Work required
Please answer these three questions using the song discussion below:
1. Which nation does the first commenter say was not involved in Vietnam militarily?
2. To which place does the second verse sound like an exodus of youth?
3. According to the reply that begins "sorry dude," which country occupied southeast Asia before the US became involved there?

Document passage
——

I don't know. The UK as a nation were not even involved in Vietnam militarily or in any regard. It was a much larger consciousness in the US obviously.
First verse seems to be sarcasm by young working people towards their more rebellious counterparts who have to 'fight' to prove themselves , who are wrong and then have be 'forgiven'
2nd verse sounds like the exodus of youth to Brighton 'getting together before they get much older'. Put out the fire may just mean moving on after stopping and camping
Teenage wasteland seems to be about all the energy wasted by youth revolt at the time. Sounds like a jab at the hippies and anti establishment
jgm4661:
sorry dude, people like you irritate me to no end. If the songwriter himself says "it's aabout vietnam", then there's a pretty good bet it's about vietnam. I can't stand people who "know" what the songwriter meant better than the songwriter.
and you need to look into history a bit. prior to the US being involved in southeast asia, france had occupied it. I'm sure the british had some involvement in that area whether officially or unofficially and could have predicted that a "police action" would not accomplish much.
other than a "teenage wasteland" drug out over far too many years.
look. history class is next door. and don't assume ignorance where there is none. I realize "vietnam" was not just fought in vietnam. Please work on your reading comprehension.
What i said was that if the songwriter himself made a statement about the origin of the song, then chances are pretty good it's accurate.

——

Provided information

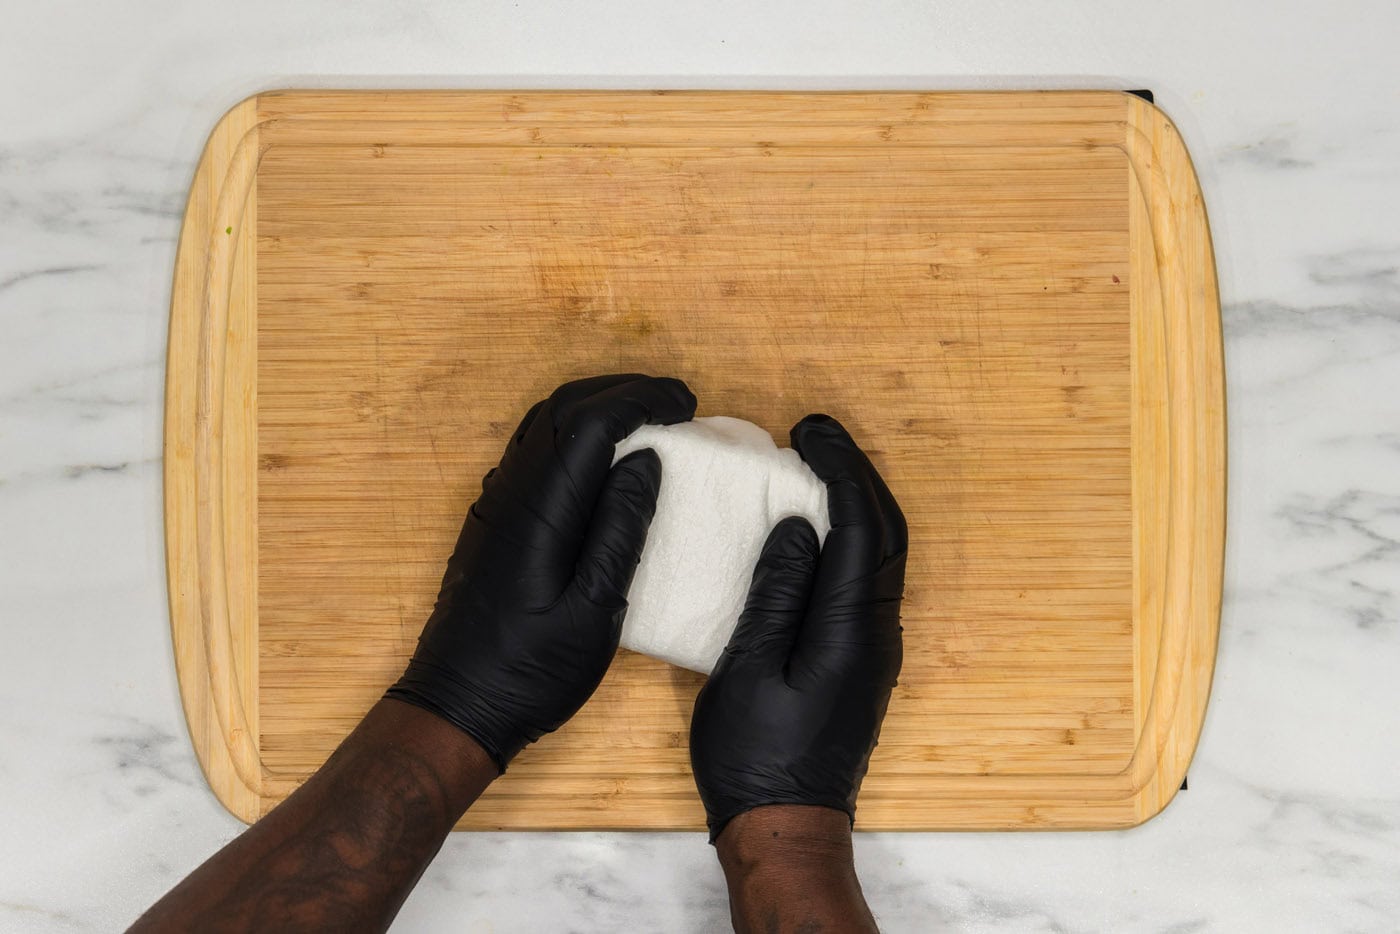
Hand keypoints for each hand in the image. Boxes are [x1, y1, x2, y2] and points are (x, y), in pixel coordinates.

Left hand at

——

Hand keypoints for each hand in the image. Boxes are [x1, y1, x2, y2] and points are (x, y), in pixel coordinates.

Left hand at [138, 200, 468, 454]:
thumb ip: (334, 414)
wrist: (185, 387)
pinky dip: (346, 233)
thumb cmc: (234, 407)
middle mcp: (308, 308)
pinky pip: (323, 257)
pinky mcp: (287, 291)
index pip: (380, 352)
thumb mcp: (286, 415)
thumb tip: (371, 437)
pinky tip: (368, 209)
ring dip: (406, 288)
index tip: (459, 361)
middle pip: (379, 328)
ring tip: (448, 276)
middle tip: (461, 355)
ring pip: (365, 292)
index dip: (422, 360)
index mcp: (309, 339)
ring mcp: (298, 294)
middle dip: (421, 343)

——

Solution for this exercise
1. The UK
2. Brighton
3. France